● **Explore the material**:
**a)** List every scientific technique or technology named in the passage about GENESIS 2.0.
**b)** According to the passage about GENESIS 2.0, how long ago did the last woolly mammoth die?

*** Opening Passage ***

The new documentary GENESIS 2.0, directed by Swiss filmmaker Christian Frei (WAR PHOTOGRAPHER) together with Siberian filmmaker Maxim Arbugaev, features different groups of people vying to bring the woolly mammoth back to life. Some scientists think it possible through synthetic biology, which would result in the birth of a hybrid species, while others are interested in cultivating living cells and creating a clone. The last woolly mammoth died about 4,000 years ago.
GENESIS 2.0 won the World Cinema Documentary Special Jury Award at the 2018 Sundance Film Festival where it made its world premiere. We interviewed directors Christian Frei and Maxim Arbugaev at the time, and that interview is republished below. GENESIS 2.0 is now in theaters, including at IFC Center in New York.
Science & Film: It seems to me that synthetic biology hasn’t come into the popular consciousness in the same way that a technology such as CRISPR has of late. Do you have that same sense?
Christian Frei: Absolutely.
S&F: Was that something that you thought about when deciding to make a film on this topic?

*** Closing Passage ***
*** Opening Extracted information ***

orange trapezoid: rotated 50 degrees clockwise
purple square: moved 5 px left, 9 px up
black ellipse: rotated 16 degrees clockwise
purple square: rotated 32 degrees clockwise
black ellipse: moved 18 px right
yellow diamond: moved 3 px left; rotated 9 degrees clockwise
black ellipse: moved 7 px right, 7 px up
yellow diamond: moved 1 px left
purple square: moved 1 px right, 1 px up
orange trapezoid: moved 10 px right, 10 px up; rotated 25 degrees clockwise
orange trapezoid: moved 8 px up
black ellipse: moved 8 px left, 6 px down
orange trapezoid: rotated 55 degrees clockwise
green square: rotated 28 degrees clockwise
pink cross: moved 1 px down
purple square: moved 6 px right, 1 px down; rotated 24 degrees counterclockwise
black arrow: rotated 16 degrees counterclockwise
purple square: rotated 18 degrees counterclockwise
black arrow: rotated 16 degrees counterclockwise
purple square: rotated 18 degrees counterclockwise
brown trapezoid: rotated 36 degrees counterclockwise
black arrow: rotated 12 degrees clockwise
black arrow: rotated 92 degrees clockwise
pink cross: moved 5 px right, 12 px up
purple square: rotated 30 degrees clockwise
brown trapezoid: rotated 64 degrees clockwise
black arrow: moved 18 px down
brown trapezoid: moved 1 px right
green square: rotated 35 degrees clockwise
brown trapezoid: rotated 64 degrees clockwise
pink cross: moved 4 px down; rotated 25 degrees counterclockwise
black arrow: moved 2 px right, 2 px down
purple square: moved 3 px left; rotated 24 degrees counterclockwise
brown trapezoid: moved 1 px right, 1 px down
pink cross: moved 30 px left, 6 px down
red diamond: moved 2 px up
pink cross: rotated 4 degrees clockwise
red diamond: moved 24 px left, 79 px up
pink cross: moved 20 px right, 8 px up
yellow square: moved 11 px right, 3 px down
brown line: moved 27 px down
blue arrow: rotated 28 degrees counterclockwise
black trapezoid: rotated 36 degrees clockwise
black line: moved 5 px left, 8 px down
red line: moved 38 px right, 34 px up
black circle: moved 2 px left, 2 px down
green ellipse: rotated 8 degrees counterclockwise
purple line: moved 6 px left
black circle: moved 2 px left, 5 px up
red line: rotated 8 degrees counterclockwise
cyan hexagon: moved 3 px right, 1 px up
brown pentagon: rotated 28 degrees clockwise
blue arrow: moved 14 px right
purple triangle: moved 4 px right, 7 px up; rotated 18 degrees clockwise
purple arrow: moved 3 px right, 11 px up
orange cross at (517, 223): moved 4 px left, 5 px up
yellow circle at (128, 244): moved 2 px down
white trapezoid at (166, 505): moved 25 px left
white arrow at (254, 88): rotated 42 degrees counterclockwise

*** Closing Extracted information ***

● **Responses by item number**:
**a)**
- Synthetic biology
- Cultivating living cells to create a clone
- CRISPR

**b)** About 4,000 years ago.